● Prompt:
Select every line of the listing below that contains the word "exceed", matching case exactly, and copy each one.

--- Records Enclosed Below ---

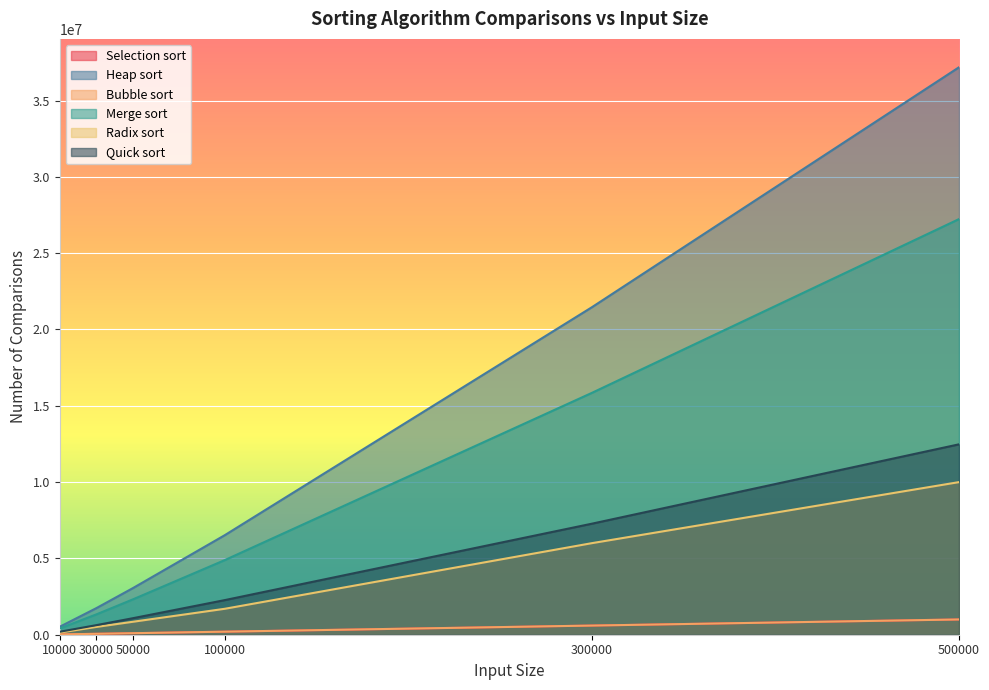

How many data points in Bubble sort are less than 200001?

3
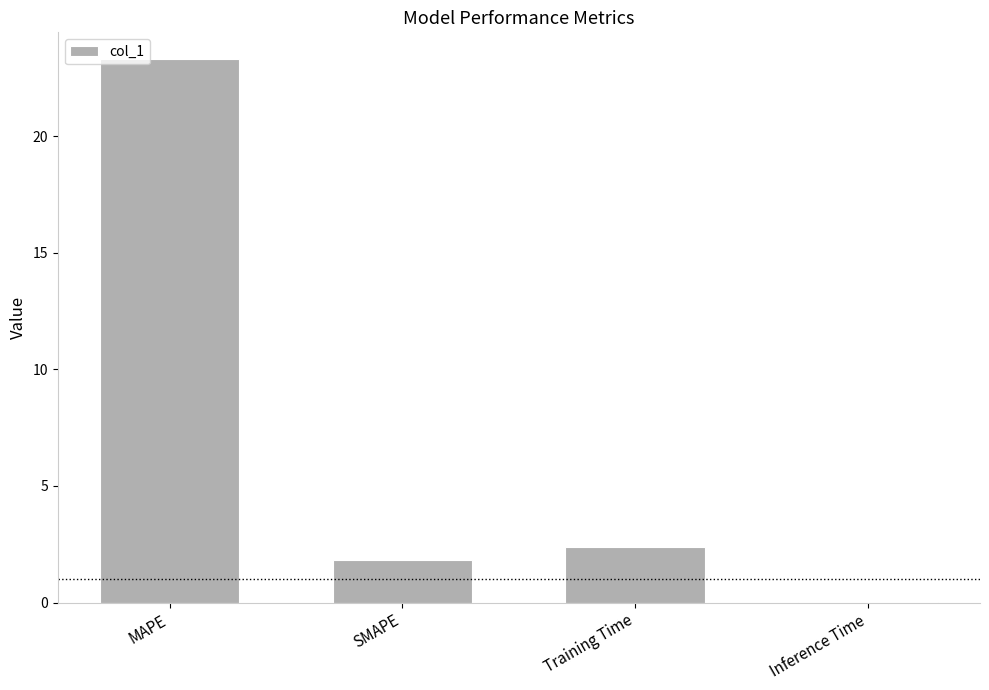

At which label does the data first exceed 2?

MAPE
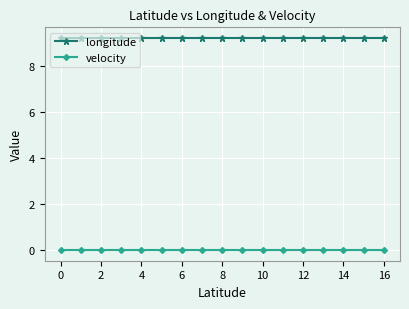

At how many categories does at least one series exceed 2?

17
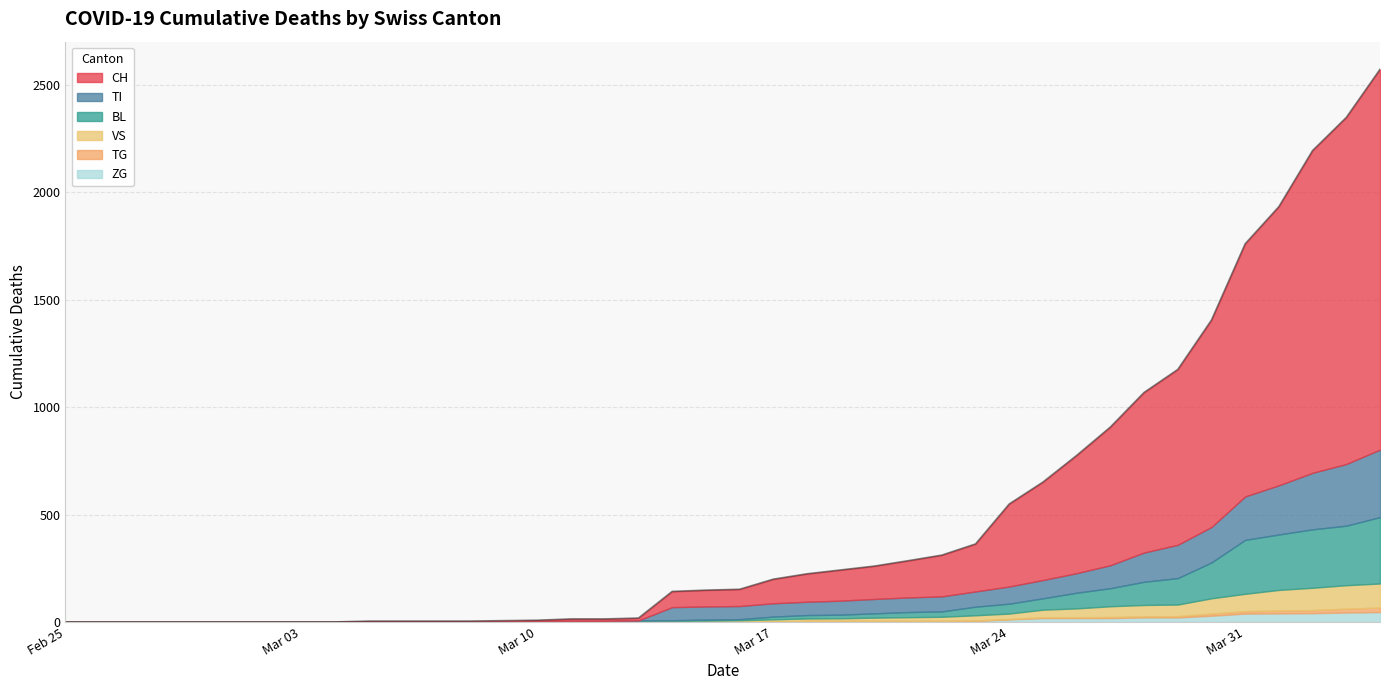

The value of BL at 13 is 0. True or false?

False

--- End of Enclosed Records ---
--- Records Enclosed Below ---

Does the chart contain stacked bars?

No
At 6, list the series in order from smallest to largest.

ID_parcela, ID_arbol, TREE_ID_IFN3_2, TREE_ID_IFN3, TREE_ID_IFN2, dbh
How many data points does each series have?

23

--- End of Enclosed Records ---

● Response for this exercise:
At which label does the data first exceed 2?
At how many categories does at least one series exceed 2?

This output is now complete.